Depuis des années, le gouvernement vénézuélien ne fournit plus de chiffres sur la criminalité, alors même qu'elle figure en tête des préoccupations des Vénézuéliens dans tous les sondages. Selon l'Observatoire vénézuélien de la violence, Caracas est devenu une des villes les plus dangereuses au monde, avec un taux d'homicides de 140 pour 100.000 habitants (contre 18 pour 100.000 habitants à Bogota, par exemple) et plus de 16.000 assassinats ont été commis au Venezuela en 2009 – un chiffre à mettre en comparaison avec les 4.550 homicides recensés en 1998, année de l'arrivée de Chávez au pouvoir. Le fait que le Venezuela possède un des taux de criminalité les plus élevés au monde met clairement en évidence la négligence d'une des fonctions de base de tout gouvernement. Toutefois, le régime para-dictatorial de Chávez tente à la fois de minimiser le problème et d'en rejeter la faute sur le capitalisme. Son insensibilité à ce problème est évidente et l'on a même pu voir récemment le président de la chaîne publique Telesur plaisanter sur ce sujet lors d'une interview réalisée par CNN.

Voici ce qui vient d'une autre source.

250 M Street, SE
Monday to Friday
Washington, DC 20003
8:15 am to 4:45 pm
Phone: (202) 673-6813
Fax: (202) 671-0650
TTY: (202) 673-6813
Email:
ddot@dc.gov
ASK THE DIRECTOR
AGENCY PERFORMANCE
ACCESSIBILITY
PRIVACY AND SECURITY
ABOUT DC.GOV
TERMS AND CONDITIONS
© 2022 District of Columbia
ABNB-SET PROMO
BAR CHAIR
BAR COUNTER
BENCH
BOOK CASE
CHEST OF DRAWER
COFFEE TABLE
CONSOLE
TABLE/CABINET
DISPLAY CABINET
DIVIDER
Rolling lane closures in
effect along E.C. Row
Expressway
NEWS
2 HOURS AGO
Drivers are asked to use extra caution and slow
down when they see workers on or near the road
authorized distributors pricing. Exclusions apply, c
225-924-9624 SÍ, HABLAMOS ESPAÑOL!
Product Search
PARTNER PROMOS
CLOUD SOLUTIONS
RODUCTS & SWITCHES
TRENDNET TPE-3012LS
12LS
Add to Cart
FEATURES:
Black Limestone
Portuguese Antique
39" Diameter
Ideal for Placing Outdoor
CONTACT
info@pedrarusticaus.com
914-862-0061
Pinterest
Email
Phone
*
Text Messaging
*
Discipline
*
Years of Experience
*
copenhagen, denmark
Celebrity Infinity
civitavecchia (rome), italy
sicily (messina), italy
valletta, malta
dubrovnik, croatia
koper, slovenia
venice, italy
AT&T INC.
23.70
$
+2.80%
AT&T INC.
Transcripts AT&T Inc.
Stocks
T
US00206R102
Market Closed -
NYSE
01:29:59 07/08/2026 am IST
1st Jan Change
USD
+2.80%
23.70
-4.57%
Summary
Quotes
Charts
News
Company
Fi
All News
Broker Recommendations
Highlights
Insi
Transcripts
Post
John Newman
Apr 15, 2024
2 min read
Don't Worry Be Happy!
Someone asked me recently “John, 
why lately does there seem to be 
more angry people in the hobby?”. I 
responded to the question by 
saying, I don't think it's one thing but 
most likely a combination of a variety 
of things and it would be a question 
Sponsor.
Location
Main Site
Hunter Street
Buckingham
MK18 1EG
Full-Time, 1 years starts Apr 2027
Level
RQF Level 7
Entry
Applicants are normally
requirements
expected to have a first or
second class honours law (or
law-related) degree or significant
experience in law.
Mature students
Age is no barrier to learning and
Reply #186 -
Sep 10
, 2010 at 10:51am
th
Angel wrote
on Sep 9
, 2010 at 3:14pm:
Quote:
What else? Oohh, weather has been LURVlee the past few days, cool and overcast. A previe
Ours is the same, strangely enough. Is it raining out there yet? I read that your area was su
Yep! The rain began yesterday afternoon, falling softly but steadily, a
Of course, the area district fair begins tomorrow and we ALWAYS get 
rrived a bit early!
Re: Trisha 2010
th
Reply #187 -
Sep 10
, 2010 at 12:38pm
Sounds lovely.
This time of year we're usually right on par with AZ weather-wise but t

La semaine dernière, le journal El Nacional avait publié en première page la photo d'une dizaine de cadavres amoncelés dans une morgue de Caracas. L'image était reprise trois jours plus tard dans le journal Tal Cual.
Après que le gouvernement ait jugé la parution « pornographique », arguant que le sujet de la violence serait devenu un « facteur anti-révolutionnaire », un tribunal de Caracas contrôlé par le pouvoir (car au Venezuela, les juges savent bien ce qui les attend lorsqu'ils hésitent à appliquer les oukases) y a réagi en interdisant aux médias de publier durant un mois des « images à caractère violent, sanglantes, grotesques, de faits divers ou non qui sont une atteinte à l'intégrité psychique et morale des enfants ».
En signe de protestation contre cette censure autoritaire, El Nacional est sorti lundi avec des espaces laissés en blanc barrés du mot « censuré ». Ainsi va la « révolution bolivarienne », où l'on résout les problèmes en tuant le messager.